Activities →
**a.** From the South Australia storm article, copy out the passage from "In this article" to "turning extra hard.".
**b.** Answer these questions using the South Australia storm article:
(i) At what NEM time did the transmission line trip?
(ii) What wind gust speed was recorded at Adelaide West Terrace?
(iii) Into how many clusters were the overlapping wind farms grouped?
**c.** For each statement, say whether it agrees with the South Australia storm article, and quote the words that decide it:
(i) More than 80,000 were left without power.
(ii) Aggregate wind output rose sharply as the storms passed through.
(iii) By around 08:30, aggregate wind output had fallen to 750 MW.

“On Saturday afternoon, Adelaide and much of southern South Australia endured one of the strongest thunderstorms in recent memory,” reported Weatherzone.
The storms contributed to the trip of the Tailem Bend – South East 275kV #1 and #2 lines which led to the islanding of SA, and sent many electricity poles and lines down around the state leaving more than 80,000 without power. We reviewed the the sequence of events immediately around the trip on WattClarity.
In this article we explore the impacts on wind power generation as the storms passed through, in the leadup to the transmission line trip at 16:39 (NEM time, reflected in the market by the 16:45 interval).
Surely, one would think, with this extraordinary weather, the wind turbines would be turning extra hard.
Despite the impressive storm activity, however, wind power output was hit-and-miss, and in aggregate, wind output was maintained at a fairly stable level. From some viewpoints, Saturday started out largely as just another day on the grid for the typical SA wind farm, dealing with the usual network constraints, scheduled outages and wind variability.
Yet at the individual wind farm level, there were many things going on to drive output in various directions, including:
- Localised wind variability
- Predictability of dispatch availability
- Network conditions
- Bids
- Local conditions indicating high wind cut-out conditions
As such, we’ve aimed to present examples of the variety of features that drove wind farm output on the day, although readers should note this is not necessarily a complete picture of the day, rather just some observations that stood out to us in the time available to compile this article that might be of interest to readers.
Localised Wind Variability
For context, at around 15:30 NEM time a squall line of storms rolled across Adelaide and brought damaging wind gusts.
At this time wind gusts in Adelaide were nearly triple the average: wind gusts at Adelaide West Terrace were recorded at 78 km/hr. Yet either side of the gust we note underlying wind speeds were not noticeably higher on average than recent days.
To get a sense of overall wind farm performance, we’ve animated the progression of the storms between 07:45 and 18:30 (NEM time which is 30-minutes behind local time). We used radar rainfall intensity as a surrogate for storm intensity and plotted the power output of wind farms in SA.
- There’s a grey circle for each wind farm and its size represents the power output of each.
- The green circle is labelled with percentage output as a proportion of aggregate maximum capacity. We added this to summarise overlapping wind farms, by grouping them into six clusters.
Wind output in aggregate was around 1400 MW at 00:00 Saturday morning, and had gradually reduced to 750 MW by around 08:30. It rallied back to 1200 MW by about 15:00 before reducing again into the islanding event just before the 16:45 dispatch interval (marked by the vertical red line) in the chart below.

Extracted material →
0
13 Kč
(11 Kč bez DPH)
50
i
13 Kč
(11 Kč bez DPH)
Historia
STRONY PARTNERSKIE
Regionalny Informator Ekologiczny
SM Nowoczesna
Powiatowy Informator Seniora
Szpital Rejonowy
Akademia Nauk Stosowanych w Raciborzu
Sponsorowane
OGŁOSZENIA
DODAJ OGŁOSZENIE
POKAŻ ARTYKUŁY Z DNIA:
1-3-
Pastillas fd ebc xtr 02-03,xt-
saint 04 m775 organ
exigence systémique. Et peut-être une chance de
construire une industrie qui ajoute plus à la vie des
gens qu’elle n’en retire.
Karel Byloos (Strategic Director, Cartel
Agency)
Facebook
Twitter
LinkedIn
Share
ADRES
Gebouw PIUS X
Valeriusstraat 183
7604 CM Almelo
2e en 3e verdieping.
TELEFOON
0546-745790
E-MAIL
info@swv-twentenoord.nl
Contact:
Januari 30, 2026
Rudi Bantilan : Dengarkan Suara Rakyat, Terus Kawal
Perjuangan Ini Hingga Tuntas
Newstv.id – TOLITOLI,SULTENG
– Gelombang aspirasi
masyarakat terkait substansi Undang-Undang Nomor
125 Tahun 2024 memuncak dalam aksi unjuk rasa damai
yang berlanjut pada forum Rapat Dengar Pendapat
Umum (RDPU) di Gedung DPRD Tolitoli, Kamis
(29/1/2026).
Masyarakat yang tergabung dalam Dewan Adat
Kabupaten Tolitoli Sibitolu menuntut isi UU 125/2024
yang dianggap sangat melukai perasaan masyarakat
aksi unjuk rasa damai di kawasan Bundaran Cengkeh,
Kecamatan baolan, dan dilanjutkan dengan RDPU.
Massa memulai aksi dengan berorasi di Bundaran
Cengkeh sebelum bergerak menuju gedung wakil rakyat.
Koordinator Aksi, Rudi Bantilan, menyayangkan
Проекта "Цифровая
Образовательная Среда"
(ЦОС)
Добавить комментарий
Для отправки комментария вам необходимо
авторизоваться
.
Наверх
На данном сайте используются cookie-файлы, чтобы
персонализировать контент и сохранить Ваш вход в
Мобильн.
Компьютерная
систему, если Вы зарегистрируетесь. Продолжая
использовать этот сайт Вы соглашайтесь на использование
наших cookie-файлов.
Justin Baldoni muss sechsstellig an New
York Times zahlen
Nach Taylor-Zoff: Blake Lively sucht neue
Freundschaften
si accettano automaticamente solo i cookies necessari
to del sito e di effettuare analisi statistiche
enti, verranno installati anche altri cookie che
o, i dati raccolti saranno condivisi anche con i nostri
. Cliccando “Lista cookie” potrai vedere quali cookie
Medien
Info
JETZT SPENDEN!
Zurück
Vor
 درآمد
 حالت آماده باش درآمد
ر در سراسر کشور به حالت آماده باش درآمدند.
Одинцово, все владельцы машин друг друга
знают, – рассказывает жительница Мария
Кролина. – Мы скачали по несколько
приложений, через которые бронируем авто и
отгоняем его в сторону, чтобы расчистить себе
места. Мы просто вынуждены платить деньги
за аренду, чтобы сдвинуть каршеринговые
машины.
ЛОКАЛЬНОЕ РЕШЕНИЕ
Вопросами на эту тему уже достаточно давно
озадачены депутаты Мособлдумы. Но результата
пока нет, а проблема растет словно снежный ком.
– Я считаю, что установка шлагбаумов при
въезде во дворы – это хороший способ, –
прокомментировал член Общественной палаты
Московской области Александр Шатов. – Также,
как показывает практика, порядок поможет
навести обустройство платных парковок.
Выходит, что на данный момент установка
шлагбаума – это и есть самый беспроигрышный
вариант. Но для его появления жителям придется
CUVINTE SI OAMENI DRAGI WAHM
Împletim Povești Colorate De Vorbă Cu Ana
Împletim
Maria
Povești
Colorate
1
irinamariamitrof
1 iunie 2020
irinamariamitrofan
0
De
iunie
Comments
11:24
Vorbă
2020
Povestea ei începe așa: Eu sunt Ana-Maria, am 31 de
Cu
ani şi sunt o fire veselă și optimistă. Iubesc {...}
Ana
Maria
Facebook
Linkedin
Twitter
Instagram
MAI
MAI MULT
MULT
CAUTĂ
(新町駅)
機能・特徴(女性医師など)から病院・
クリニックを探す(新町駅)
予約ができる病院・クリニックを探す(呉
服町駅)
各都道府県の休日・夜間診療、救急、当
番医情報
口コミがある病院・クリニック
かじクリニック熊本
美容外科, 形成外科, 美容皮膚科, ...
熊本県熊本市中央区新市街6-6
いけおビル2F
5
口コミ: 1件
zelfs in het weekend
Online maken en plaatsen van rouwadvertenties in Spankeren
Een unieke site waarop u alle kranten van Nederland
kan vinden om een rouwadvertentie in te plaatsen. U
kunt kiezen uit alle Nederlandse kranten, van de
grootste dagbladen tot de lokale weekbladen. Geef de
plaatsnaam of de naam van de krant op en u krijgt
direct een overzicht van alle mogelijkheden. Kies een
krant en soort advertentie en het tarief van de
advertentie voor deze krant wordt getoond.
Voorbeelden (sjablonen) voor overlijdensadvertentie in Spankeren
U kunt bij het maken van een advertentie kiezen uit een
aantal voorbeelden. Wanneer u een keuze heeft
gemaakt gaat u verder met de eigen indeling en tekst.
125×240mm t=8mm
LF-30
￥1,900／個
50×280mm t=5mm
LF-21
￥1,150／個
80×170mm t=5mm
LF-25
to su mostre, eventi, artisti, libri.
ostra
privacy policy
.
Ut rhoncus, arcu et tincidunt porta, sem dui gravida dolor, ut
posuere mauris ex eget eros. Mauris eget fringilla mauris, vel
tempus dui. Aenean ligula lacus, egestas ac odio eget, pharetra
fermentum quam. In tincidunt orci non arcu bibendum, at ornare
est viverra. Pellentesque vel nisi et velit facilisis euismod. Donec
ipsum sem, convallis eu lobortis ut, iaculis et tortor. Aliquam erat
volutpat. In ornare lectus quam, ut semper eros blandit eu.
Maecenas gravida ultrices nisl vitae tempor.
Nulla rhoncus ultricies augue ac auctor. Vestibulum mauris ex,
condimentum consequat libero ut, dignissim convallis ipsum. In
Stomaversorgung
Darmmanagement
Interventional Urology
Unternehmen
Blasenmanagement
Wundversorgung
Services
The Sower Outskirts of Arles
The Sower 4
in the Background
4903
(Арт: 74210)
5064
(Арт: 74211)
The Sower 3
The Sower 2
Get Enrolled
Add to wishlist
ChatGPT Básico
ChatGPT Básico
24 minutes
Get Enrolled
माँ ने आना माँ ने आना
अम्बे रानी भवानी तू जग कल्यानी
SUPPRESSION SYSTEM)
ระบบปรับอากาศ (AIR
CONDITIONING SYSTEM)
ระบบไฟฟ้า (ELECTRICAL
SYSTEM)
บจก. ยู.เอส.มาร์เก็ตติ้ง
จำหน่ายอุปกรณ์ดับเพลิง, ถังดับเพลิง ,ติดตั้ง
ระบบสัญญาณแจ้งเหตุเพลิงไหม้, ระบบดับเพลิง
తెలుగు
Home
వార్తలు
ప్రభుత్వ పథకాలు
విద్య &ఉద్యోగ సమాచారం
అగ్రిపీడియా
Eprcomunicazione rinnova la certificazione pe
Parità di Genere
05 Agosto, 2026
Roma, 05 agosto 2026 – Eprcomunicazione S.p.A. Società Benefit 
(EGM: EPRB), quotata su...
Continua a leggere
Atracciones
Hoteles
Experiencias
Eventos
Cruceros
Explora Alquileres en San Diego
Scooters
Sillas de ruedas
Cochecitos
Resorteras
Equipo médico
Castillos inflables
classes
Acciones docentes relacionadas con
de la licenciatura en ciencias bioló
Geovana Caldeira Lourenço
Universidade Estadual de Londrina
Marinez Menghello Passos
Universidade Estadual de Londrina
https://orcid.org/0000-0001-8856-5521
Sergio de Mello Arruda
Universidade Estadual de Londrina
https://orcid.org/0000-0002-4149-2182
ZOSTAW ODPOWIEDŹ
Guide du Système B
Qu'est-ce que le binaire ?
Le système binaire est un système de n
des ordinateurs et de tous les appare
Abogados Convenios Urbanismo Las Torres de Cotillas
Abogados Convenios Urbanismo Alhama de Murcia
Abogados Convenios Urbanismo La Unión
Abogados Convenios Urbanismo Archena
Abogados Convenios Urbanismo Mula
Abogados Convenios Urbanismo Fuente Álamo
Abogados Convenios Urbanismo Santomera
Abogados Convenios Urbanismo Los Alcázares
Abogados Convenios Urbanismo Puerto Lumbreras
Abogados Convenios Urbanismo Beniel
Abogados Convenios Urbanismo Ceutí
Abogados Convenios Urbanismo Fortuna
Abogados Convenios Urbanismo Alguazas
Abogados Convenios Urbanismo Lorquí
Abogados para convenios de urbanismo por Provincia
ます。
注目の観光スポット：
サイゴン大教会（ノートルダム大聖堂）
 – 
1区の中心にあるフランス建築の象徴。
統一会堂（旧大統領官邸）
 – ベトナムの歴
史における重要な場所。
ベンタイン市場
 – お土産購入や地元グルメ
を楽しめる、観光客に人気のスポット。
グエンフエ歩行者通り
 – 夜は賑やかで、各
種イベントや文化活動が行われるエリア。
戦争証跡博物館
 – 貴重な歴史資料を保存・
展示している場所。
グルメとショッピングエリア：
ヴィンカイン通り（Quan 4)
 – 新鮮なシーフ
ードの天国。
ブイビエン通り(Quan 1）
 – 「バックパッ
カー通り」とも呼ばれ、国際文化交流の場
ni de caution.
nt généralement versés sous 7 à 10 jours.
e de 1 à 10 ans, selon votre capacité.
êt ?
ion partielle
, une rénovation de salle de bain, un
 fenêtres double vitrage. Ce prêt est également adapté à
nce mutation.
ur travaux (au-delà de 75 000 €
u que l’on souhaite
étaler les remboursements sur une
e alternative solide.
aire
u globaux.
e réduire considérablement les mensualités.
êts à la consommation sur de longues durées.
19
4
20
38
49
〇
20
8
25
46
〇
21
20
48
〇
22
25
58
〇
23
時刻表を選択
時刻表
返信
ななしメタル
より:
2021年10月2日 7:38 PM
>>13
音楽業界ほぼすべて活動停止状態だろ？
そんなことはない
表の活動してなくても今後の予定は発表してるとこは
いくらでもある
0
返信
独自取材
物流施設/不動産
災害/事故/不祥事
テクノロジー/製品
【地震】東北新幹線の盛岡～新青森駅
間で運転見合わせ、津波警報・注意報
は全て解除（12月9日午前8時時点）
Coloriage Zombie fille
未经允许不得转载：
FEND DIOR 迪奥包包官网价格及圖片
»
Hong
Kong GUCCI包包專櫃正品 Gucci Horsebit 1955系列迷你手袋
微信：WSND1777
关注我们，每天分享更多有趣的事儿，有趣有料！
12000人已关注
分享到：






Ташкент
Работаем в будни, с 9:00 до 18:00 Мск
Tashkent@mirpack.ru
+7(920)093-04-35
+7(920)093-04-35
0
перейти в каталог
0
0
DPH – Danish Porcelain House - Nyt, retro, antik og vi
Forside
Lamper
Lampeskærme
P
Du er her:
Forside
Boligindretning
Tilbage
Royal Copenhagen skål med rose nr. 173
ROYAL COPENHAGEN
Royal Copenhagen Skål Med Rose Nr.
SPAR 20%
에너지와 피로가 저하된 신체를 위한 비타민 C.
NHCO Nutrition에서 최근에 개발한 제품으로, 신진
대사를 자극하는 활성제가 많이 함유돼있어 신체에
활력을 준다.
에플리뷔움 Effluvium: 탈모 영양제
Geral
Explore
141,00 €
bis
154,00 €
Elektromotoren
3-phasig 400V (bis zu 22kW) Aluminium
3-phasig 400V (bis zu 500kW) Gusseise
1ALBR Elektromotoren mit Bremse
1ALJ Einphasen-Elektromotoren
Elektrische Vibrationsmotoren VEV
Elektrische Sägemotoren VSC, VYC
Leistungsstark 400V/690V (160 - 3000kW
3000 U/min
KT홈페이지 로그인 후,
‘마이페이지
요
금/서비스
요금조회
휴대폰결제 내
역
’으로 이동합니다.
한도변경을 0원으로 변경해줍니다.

Per-task outputs →
**a.**
In this article we explore the impacts on wind power generation as the storms passed through, in the leadup to the transmission line trip at 16:39 (NEM time, reflected in the market by the 16:45 interval).
Surely, one would think, with this extraordinary weather, the wind turbines would be turning extra hard.

**b.**
(i) 16:39
(ii) 78 km/hr
(iii) Six

**c.**
(i) Yes: "leaving more than 80,000 without power"
(ii) No: "in aggregate, wind output was maintained at a fairly stable level"
(iii) Yes: "had gradually reduced to 750 MW by around 08:30"